For the first time, families of Bay area fishermen who were lost at sea have a permanent memorial that honors their loved ones.

The memorial was installed Monday at John's Pass Village in Madeira Beach.

A memorial that has been sorely needed, according to Capt. Mark Hubbard.

"There's no representation for the fishermen in the central-west Florida," he said. "They have a great beautiful one up in Destin and they have one down in the Keys. They have one on the East Coast, but there's no representation here."

The 6-foot-tall sculpture called The Hand of Fate depicts a hand rising out of a giant wave that cradles a fishing boat. The statue was placed on top of a 5-foot-tall base in front of the boardwalk.

"I'm very excited," Hubbard said. "This has been a five-year project, and we never dreamed that it would take this long."

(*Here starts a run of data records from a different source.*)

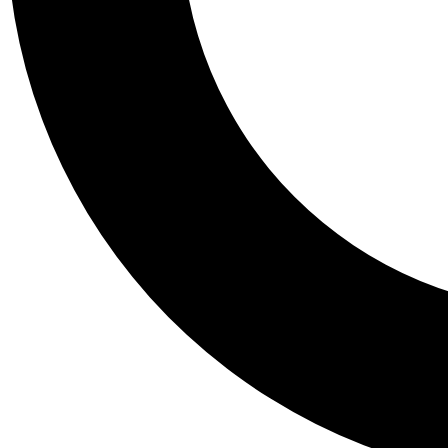
Tail
Personalis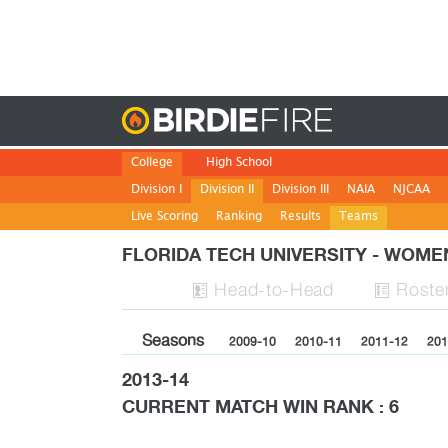
Birdie
College
High School
Division I
Division II
Division III
NAIA
NJCAA
Live Scoring
Ranking
Results
Teams
FLORIDA TECH UNIVERSITY - WOM
H
ead
-to-H
ead
Roste


Seasons
2009-10
2010-11
2011-12
201
2013-14
CURRENT MATCH WIN RANK : 6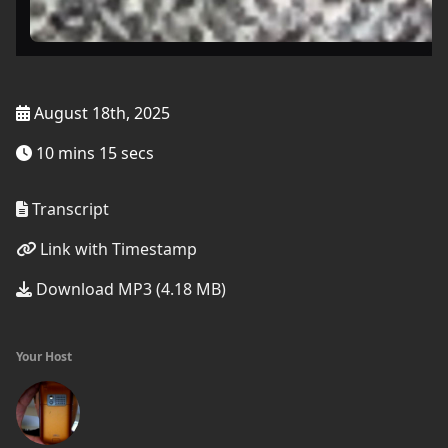
August 18th, 2025
10 mins 15 secs
Transcript
Link with Timestamp
Download MP3 (4.18 MB)
Your Host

Hubbard said the Lost at Sea Memorial cost $50,000 to build.

Shirley Costello led the fundraising efforts after her son, Michael Costello, 29, was lost at sea in the Gulf of Mexico during a commercial fishing trip on Feb. 27, 2005.

"I just want to thank everybody, everybody that helped raise the money," Costello said. "Oh my God, and it's perfect. The hand of fate, and we've lost so many in storms."

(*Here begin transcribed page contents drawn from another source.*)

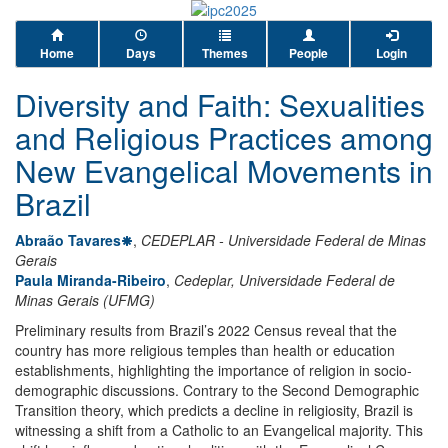
Home
Days
Themes
People
Login
Diversity and Faith: Sexualities
and Religious Practices among
New Evangelical Movements in
Brazil
Abraão Tavares
,
CEDEPLAR - Universidade Federal de Minas
Gerais
Paula Miranda-Ribeiro
,
Cedeplar, Universidade Federal de
Minas Gerais (UFMG)
Preliminary results from Brazil’s 2022 Census reveal that the
country has more religious temples than health or education
establishments, highlighting the importance of religion in socio-
demographic discussions. Contrary to the Second Demographic
Transition theory, which predicts a decline in religiosity, Brazil is
witnessing a shift from a Catholic to an Evangelical majority. This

Sculptor Robert Epstien said he got the idea of what kind of wave and boat to depict by talking to commercial fishermen at John's Pass Village.

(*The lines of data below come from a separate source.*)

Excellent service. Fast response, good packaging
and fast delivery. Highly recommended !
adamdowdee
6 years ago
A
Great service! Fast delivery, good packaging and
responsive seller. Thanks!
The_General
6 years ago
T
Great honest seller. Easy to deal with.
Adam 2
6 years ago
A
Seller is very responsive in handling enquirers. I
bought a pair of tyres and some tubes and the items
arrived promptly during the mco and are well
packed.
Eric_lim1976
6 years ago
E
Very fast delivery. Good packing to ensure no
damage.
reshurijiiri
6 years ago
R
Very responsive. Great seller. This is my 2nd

"Waves bounce off each other and off of the coasts in many directions, come together and crest in peaks like this," Epstien said. "Even though I spent a lot of hours alone on it, I didn't do it by myself. This is a work of community."

The Florida Fishermen Lost at Sea Memorial has been a joint effort between the John's Pass Village and Boardwalk Merchant's Association, the Outdoor Arts Foundation, the City of Madeira Beach and Hubbard's Marina, according to a press release.

The memorial will be covered until the official unveiling Sunday at 6 p.m.    

"They all need recognition; they all need to be remembered, and this is the perfect place for anybody to come to," Costello said. "The majority of boats go in and out of here."